== Provided data ==

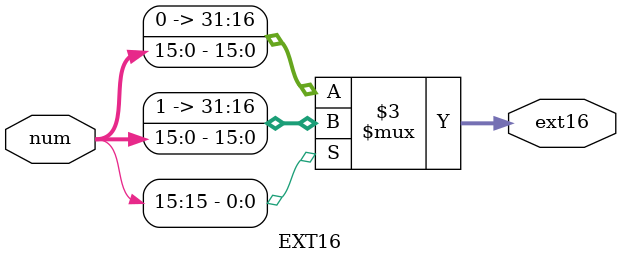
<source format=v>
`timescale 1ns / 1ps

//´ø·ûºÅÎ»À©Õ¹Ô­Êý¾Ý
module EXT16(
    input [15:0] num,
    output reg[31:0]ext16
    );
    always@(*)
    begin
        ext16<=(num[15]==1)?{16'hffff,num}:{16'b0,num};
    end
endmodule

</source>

--

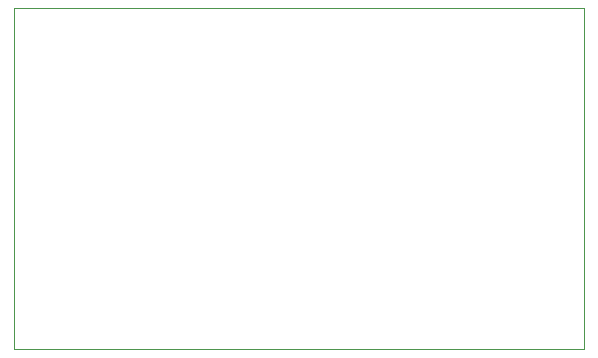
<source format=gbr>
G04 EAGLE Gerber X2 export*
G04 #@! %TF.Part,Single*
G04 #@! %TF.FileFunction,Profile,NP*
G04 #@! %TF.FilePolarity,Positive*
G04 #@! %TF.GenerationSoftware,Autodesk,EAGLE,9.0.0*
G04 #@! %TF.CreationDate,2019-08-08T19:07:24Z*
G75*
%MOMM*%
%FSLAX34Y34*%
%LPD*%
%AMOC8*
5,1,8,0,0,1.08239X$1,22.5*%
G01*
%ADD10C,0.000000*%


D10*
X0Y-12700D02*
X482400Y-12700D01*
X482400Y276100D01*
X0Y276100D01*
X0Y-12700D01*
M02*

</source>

== Exercise brief ==
Search the listing for "EAGLE" and copy each line holding it.

== Exercise response ==
G04 EAGLE Gerber X2 export*
G04 #@! %TF.GenerationSoftware,Autodesk,EAGLE,9.0.0*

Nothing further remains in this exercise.